I'm supposed to be on my Winter Mountain Leader Assesment this week. Right now I should be descending to the minibus, somewhere in the Cairngorms, after a long mountain journey day putting all the elements I've been training for in to practice. I'd probably be mulling over packing my rucksack this evening for a 3 day expedition, when my skills as a winter leader would be put to their biggest test yet.
Not this week.
I arrived at Glenmore Lodge on Sunday night, and was warned straight away that conditions were looking sketchy for the assessment. The recent thaw has been brutal, and the forecast was unfolding in to an unseasonably mild week. It was an agonising night- for candidates and no doubt assessors too, as they wrestled with weather forecasts, diminishing options, and a need to uphold the integrity of the award. In the end the sad news was broken to us after breakfast. There could be no Winter ML assessment taking place at Glenmore Lodge this week. I think everyone, including the assessors, was pretty devastated by the decision, but I believe it to have been the best one they could make. To reach the end of the assessment and be deferred because they had not seen enough of us in full winter conditions would be an even worse fate. Passing us without testing us properly is not an option.

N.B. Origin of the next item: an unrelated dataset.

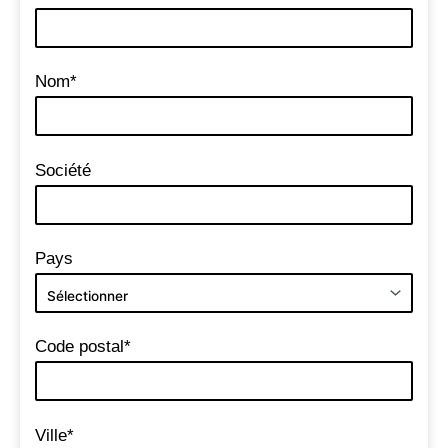
Nom*
Société
Pays
Code postal*
Ville*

We were offered a day of coaching with Alan Halewood, an MIC who delivers a lot of the winter programme at the Lodge, and the opportunity to transfer to next year. Four of us spent a very valuable day with Alan in Coire an Lochain looking at skills progression and polishing the tools in our steep ground tool box until they were much, much shinier. We got some great feedback (none of us produced any howlers) and we all went away having learned something and improved our skills. I should feel completely deflated after all of this, but in fact I'm totally psyched for a summer on rock and in my kayak, and then back in to the gnarl as soon as the first snows of winter arrive. I'm looking forward to it already!
Dry warm rock in Lochain- the rock climbing season has begun.
Some old icebergs still bobbing around in the lochain.
Buckets, buried axes and steep ground.
"South African" style abseil over an overhang. Ouch!!